*** Opening INFORMATION SUPPLIED ***

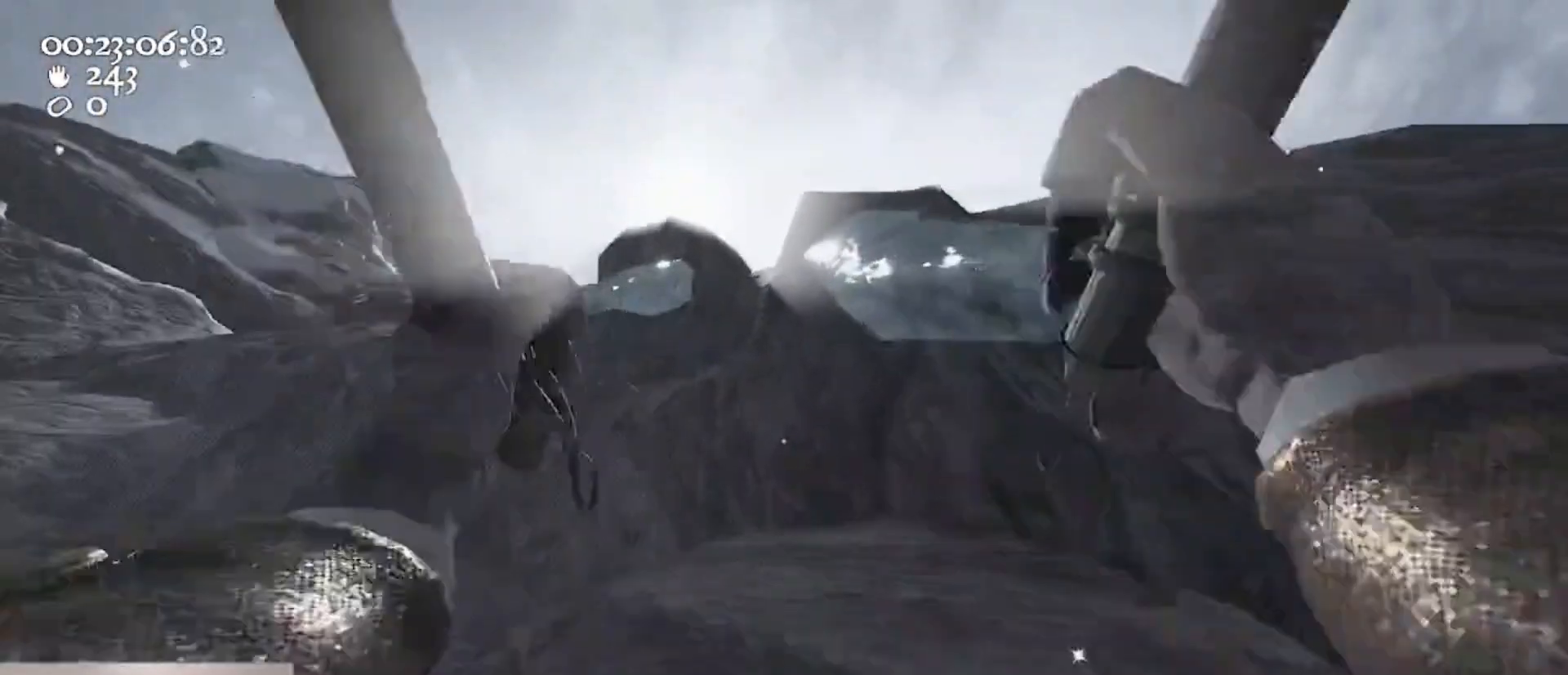
{"keys": [], "mouse": ["left", "right"], "events": [[233, "ctrl", "down"], [233, "mouse_left", "up"], [233, "mouse_right", "up"], [267, "mouse_left", "down"], [267, "mouse_right", "down"], [267, "space", "down"], [300, "a", "down"], [400, "a", "up"], [500, "ctrl", "up"], [500, "space", "up"], [500, "w", "up"]]}
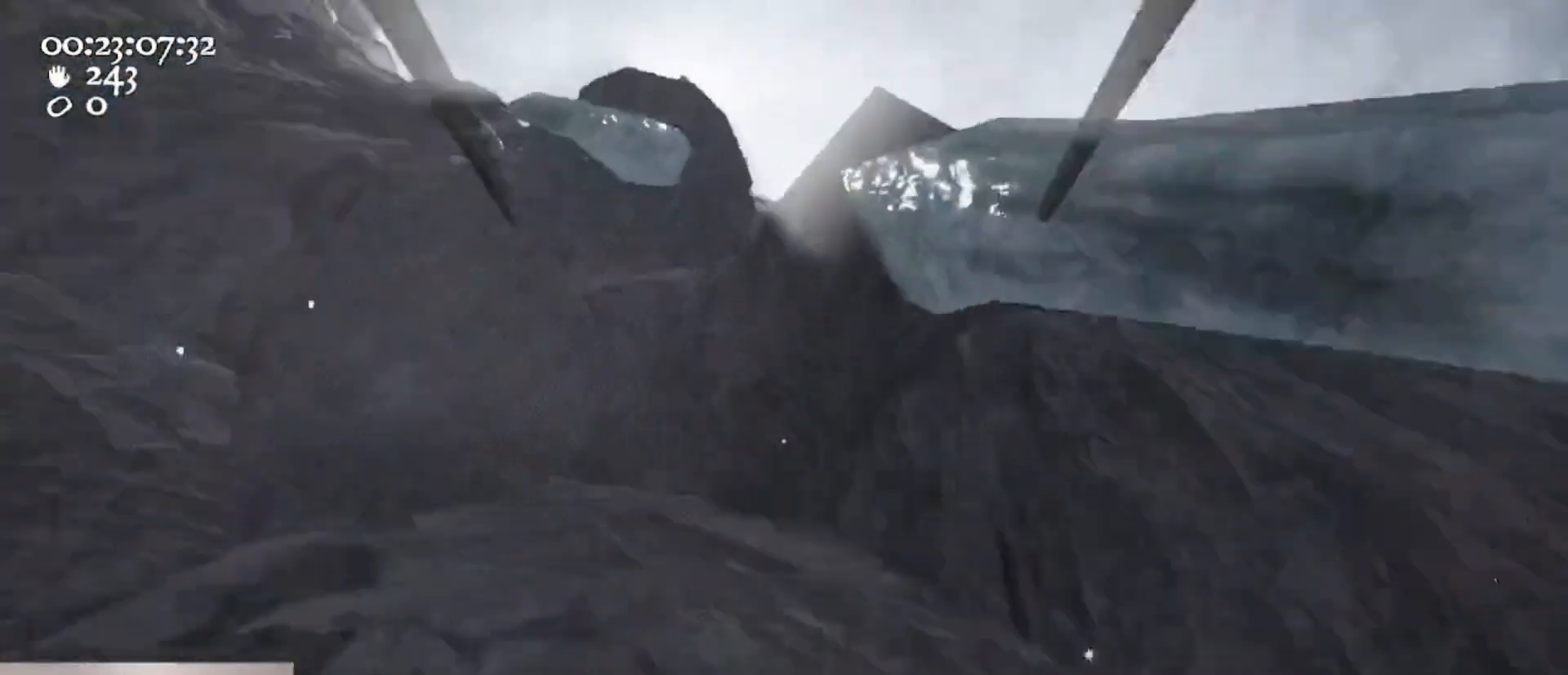
{"keys": [], "mouse": [], "events": [[33, "d", "down"], [33, "mouse_left", "up"], [33, "mouse_right", "up"], [100, "mouse_left", "down"], [100, "mouse_right", "down"], [333, "d", "up"], [367, "mouse_left", "up"], [367, "mouse_right", "up"]]}
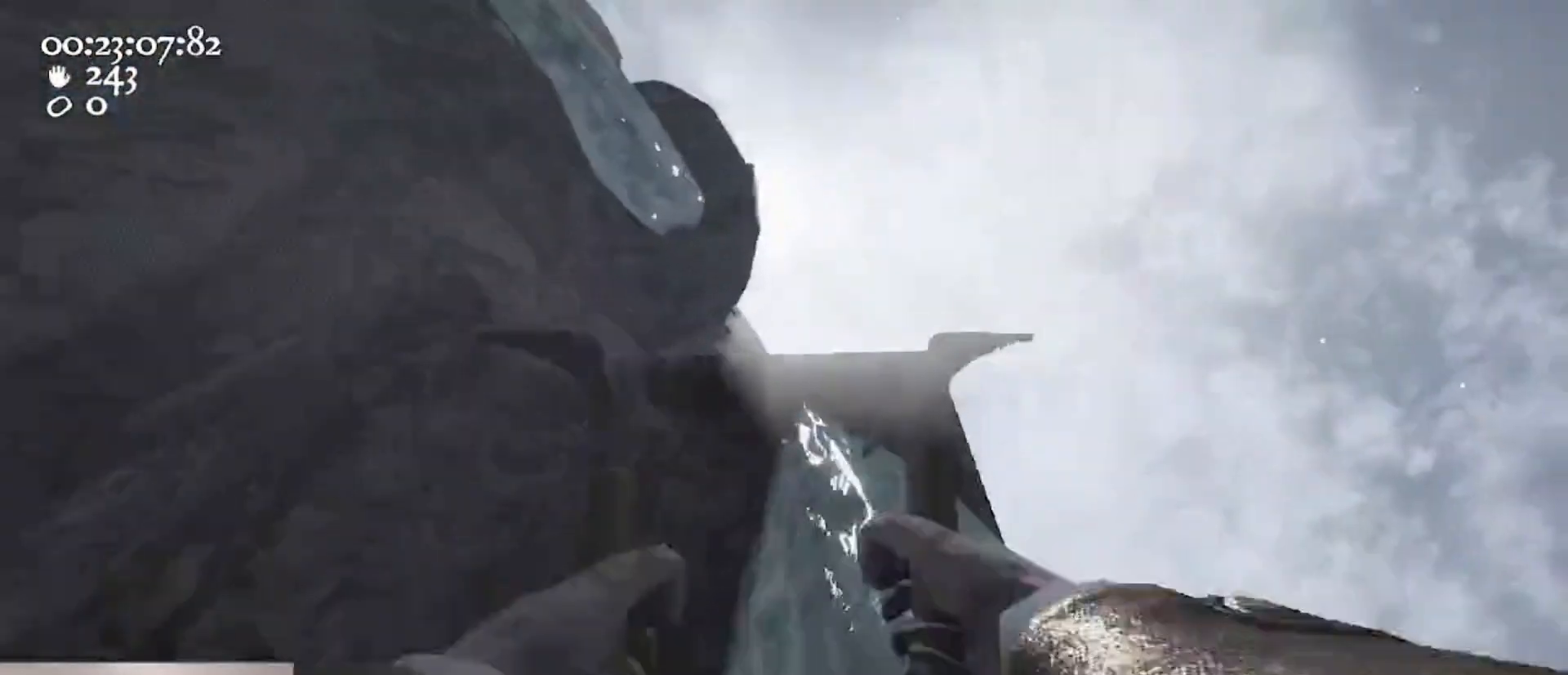
{"keys": [], "mouse": ["left", "right"], "events": [[167, "mouse_left", "down"], [167, "mouse_right", "down"]]}
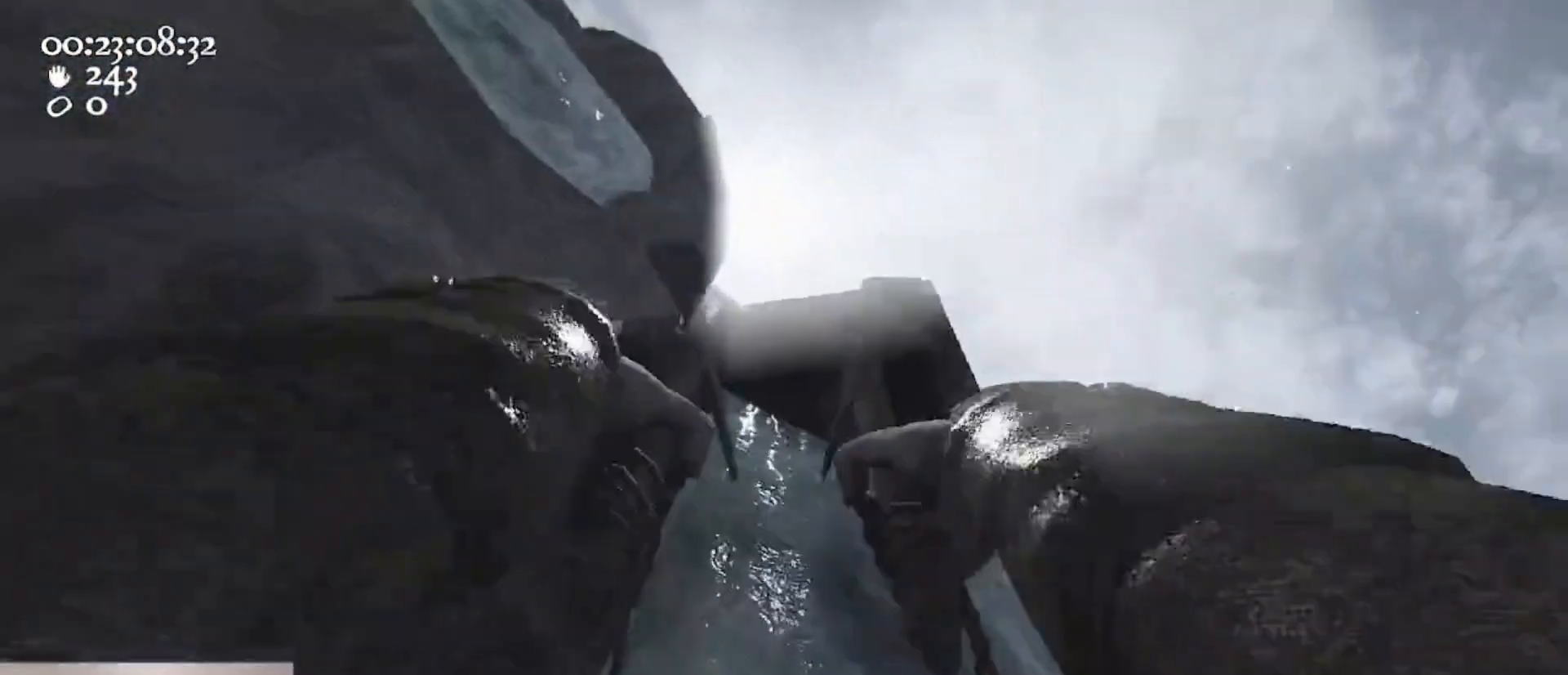
{"keys": [], "mouse": ["left", "right"], "events": []}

*** Closing INFORMATION SUPPLIED ***

→ **TASK TO COMPLETE**: Excluding the images, copy all of the material above verbatim.

→ **WRITTEN RESPONSE**:
{"keys": [], "mouse": ["left", "right"], "events": [[233, "ctrl", "down"], [233, "mouse_left", "up"], [233, "mouse_right", "up"], [267, "mouse_left", "down"], [267, "mouse_right", "down"], [267, "space", "down"], [300, "a", "down"], [400, "a", "up"], [500, "ctrl", "up"], [500, "space", "up"], [500, "w", "up"]]}
{"keys": [], "mouse": [], "events": [[33, "d", "down"], [33, "mouse_left", "up"], [33, "mouse_right", "up"], [100, "mouse_left", "down"], [100, "mouse_right", "down"], [333, "d", "up"], [367, "mouse_left", "up"], [367, "mouse_right", "up"]]}
{"keys": [], "mouse": ["left", "right"], "events": [[167, "mouse_left", "down"], [167, "mouse_right", "down"]]}
{"keys": [], "mouse": ["left", "right"], "events": []}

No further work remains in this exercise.